Health experts urge those who find mold to act fast. Cleaning mold quickly and properly is essential for a healthy home, especially for people who suffer from allergies and asthma, said the Federal Emergency Management Agency (FEMA).
Mold and mildew can start growing within 24 hours after a flood, and can lurk throughout a home, from the attic to the basement and crawl spaces. The best defense is to clean, dry or, as a last resort, discard moldy items.
Although it can be hard to get rid of a favorite chair, a child’s doll or any other precious treasure to safeguard the well-being of your loved ones, a top-to-bottom home cleanup is your best defense, according to the experts.

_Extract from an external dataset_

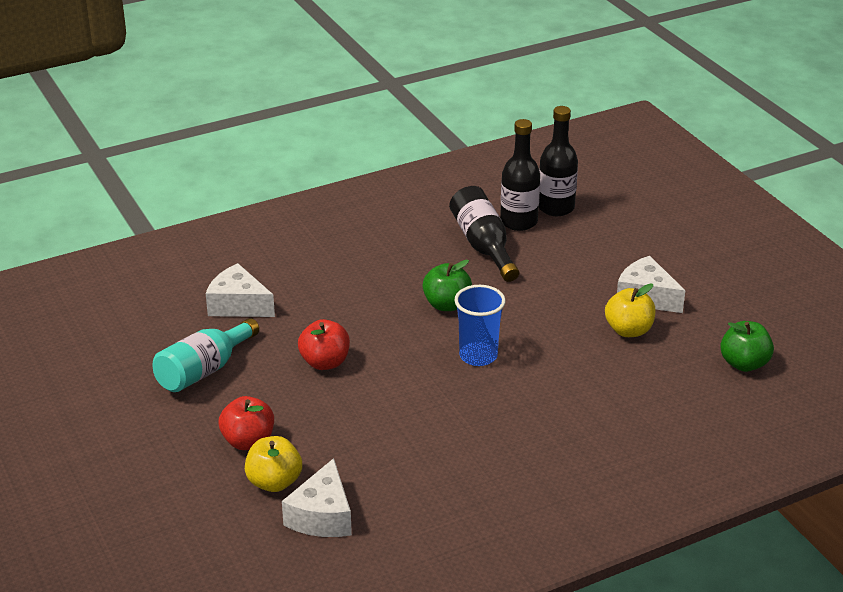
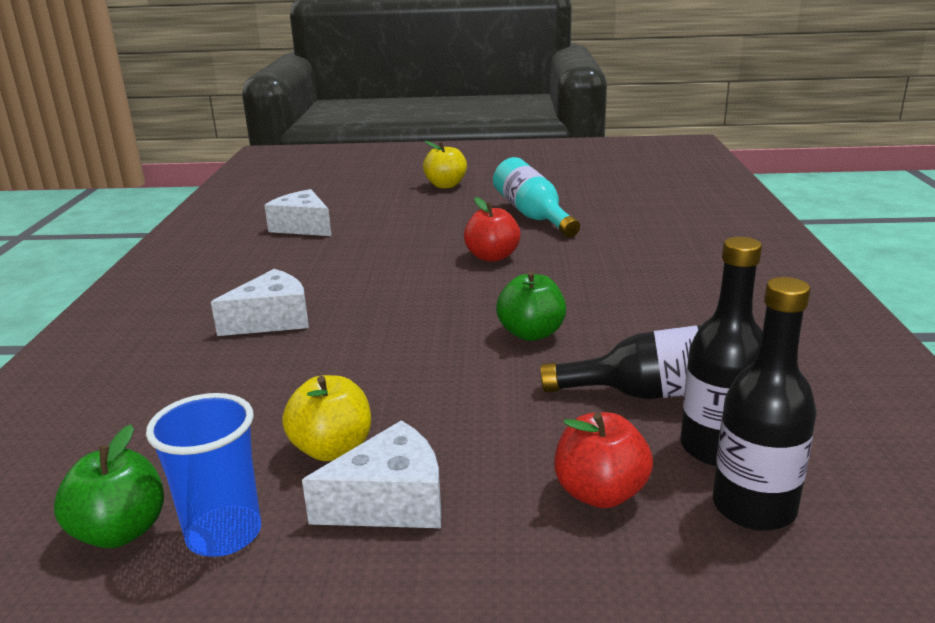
camera: 120 degrees right, 10 degrees down
white cheese [206,263,275,317] -> white cheese moved to [211,269,309,336]
red apple [219,396,274,450] -> red apple moved to [554,412,653,508]
yellow apple [245,436,302,492] -> yellow apple moved to [423,141,467,188]
blue cup [454,285,506,366] -> blue cup moved to [146,393,261,557]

Many materials are prone to developing mold if they remain damp or wet for too long. Start a post-flood cleanup by sorting all items exposed to floodwaters:
Wood and upholstered furniture, and other porous materials can trap mold and may need to be discarded.
Carpeting presents a problem because drying it does not remove mold spores. Carpets with mold and mildew should be removed.

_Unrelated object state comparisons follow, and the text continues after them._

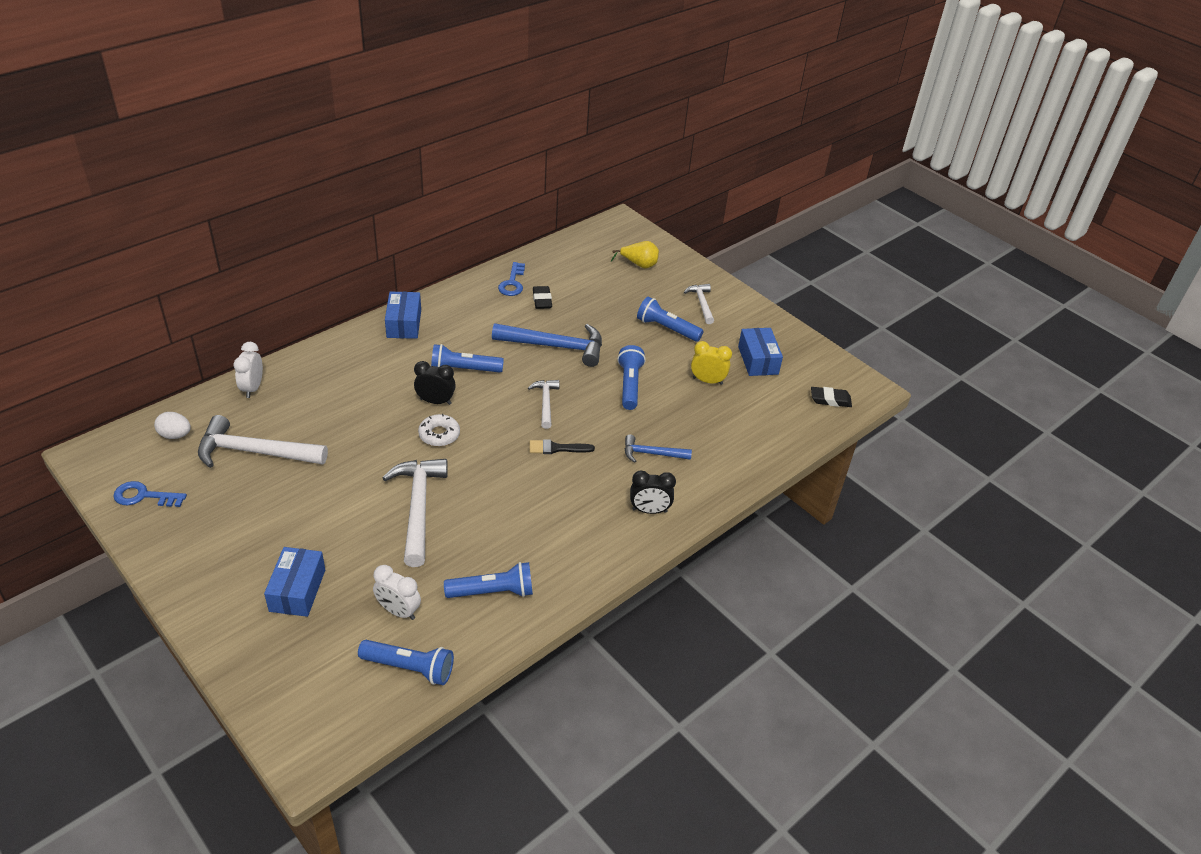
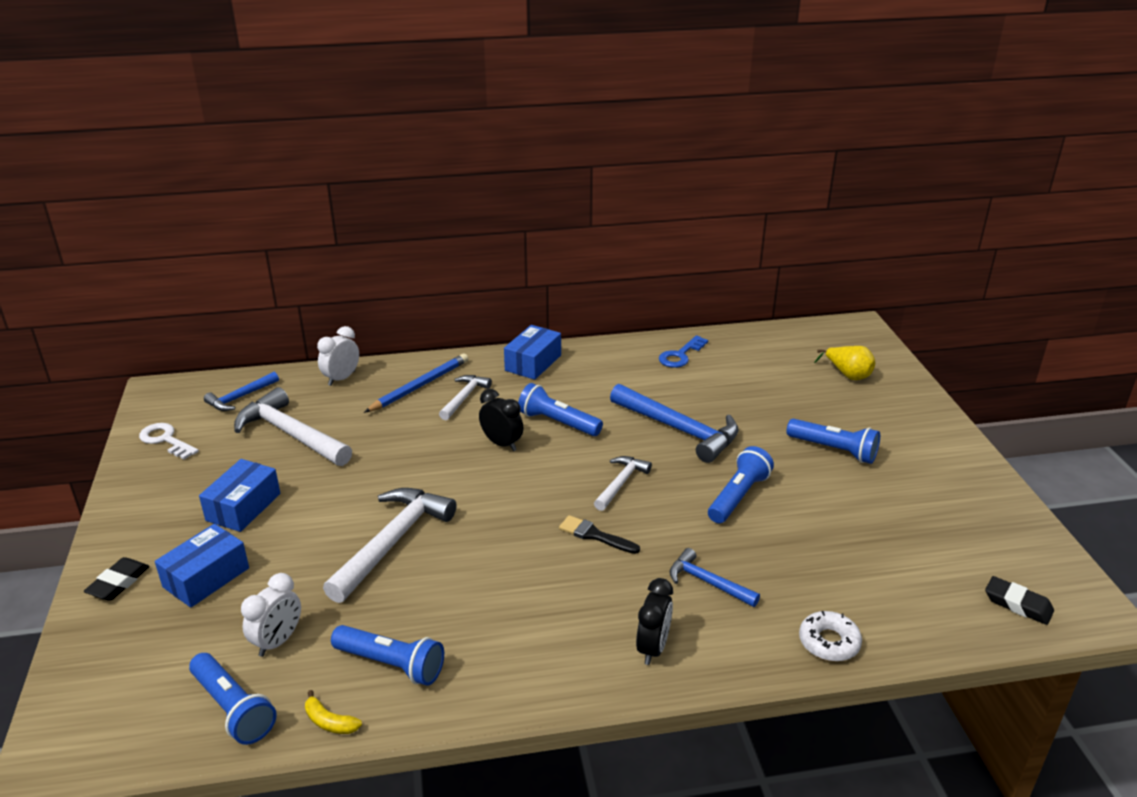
camera: 35 degrees right, 10 degrees down
blue key [113,481,187,507] -> white key [139,423,199,460]
white egg [154,412,191,439] -> blue hammer [204,372,279,411]
white clock [373,565,421,620] -> white clock turned 120 degrees counterclockwise [241,573,301,657]
white donut [418,414,460,446] -> white donut moved to [799,611,862,662]
black eraser [533,286,552,309] -> black eraser moved to [84,557,150,601]
black clock [630,470,676,514] -> black clock turned 105 degrees counterclockwise [636,578,673,665]
blue flashlight [637,296,704,342] -> blue flashlight turned 150 degrees clockwise [786,419,880,464]
white hammer [684,284,714,324] -> white hammer moved to [439,375,492,420]
yellow clock [691,341,732,385] -> none
blue box [738,328,783,376] -> blue box moved to [199,459,280,532]
none -> yellow banana [305,690,362,734]
none -> blue pencil [364,354,468,413]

However, glass, plastic and metal objects and other items made of hardened or nonporous materials can often be cleaned, disinfected and reused.
All flood-dampened surfaces should be cleaned, disinfected and dried as soon as possible.
Follow these tips to ensure a safe and effective cleanup:
Open windows for ventilation and wear rubber gloves and eye protection when cleaning. Consider using a mask rated N-95 or higher if heavy concentrations of mold are present.
Use a non-ammonia soap or detergent to clean all areas and washable items that came in contact with floodwaters.
Mix 1-1/2 cups of household bleach in one gallon of water and thoroughly rinse and disinfect the area. Never mix bleach with ammonia as the fumes are toxic.
Cleaned areas can take several days to dry thoroughly. The use of heat, fans and dehumidifiers can speed up the drying process.
Check out all odors. It’s possible for mold to hide in the walls or behind wall coverings. Find all mold sources and clean them properly.
Remove and discard all materials that can’t be cleaned, such as wallboard, fiberglass and cellulose areas. Then clean the wall studs where wallboard has been removed, and allow the area to dry thoroughly before replacing the wallboard.